[What you should do] Copy out everything from the start of the rows down to the line containing "list This paper", changing "Rendered" to "Displayed" and leaving the rest unchanged.

[Records supplied]
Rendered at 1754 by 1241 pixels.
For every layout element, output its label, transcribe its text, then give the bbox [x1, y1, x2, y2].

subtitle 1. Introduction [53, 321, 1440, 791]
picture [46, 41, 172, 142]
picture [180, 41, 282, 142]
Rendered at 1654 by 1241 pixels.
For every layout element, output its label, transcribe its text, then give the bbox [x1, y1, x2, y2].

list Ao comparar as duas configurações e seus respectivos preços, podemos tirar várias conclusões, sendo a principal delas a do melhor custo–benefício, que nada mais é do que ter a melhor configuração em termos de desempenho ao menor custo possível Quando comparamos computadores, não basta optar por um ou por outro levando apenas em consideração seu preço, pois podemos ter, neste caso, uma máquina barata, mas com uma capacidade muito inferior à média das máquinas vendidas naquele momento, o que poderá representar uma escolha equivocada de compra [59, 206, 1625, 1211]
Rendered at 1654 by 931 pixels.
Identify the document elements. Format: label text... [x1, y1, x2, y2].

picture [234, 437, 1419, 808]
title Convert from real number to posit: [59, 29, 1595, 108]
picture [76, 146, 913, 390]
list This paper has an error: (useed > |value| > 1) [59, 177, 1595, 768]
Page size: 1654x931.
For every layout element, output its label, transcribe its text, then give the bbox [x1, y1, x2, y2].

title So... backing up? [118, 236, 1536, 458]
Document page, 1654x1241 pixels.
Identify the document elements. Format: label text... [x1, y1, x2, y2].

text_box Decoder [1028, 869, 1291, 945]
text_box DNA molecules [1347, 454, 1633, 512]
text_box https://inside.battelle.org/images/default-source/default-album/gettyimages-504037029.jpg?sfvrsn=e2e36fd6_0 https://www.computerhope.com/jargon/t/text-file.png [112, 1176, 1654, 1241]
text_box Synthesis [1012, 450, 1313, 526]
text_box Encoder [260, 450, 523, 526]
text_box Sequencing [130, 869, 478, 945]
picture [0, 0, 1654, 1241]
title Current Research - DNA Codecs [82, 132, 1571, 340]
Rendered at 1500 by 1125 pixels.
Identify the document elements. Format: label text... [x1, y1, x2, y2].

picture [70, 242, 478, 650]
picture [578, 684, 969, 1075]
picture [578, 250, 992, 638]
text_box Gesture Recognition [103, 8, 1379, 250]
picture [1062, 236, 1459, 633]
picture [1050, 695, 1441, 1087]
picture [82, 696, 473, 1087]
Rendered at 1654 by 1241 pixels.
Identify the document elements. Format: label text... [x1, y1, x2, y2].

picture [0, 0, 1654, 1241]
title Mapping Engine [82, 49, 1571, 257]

[The answer]
Displayed at 1754 by 1241 pixels.
For every layout element, output its label, transcribe its text, then give the bbox [x1, y1, x2, y2].

subtitle 1. Introduction [53, 321, 1440, 791]
picture [46, 41, 172, 142]
picture [180, 41, 282, 142]
Displayed at 1654 by 1241 pixels.
For every layout element, output its label, transcribe its text, then give the bbox [x1, y1, x2, y2].

list Ao comparar as duas configurações e seus respectivos preços, podemos tirar várias conclusões, sendo a principal delas a do melhor custo–benefício, que nada mais é do que ter a melhor configuração em termos de desempenho ao menor custo possível Quando comparamos computadores, não basta optar por um ou por outro levando apenas em consideração seu preço, pois podemos ter, neste caso, uma máquina barata, mas com uma capacidade muito inferior à média das máquinas vendidas naquele momento, o que poderá representar uma escolha equivocada de compra [59, 206, 1625, 1211]
Displayed at 1654 by 931 pixels.
Identify the document elements. Format: label text... [x1, y1, x2, y2].

picture [234, 437, 1419, 808]
title Convert from real number to posit: [59, 29, 1595, 108]
picture [76, 146, 913, 390]
list This paper has an error: (useed > |value| > 1) [59, 177, 1595, 768]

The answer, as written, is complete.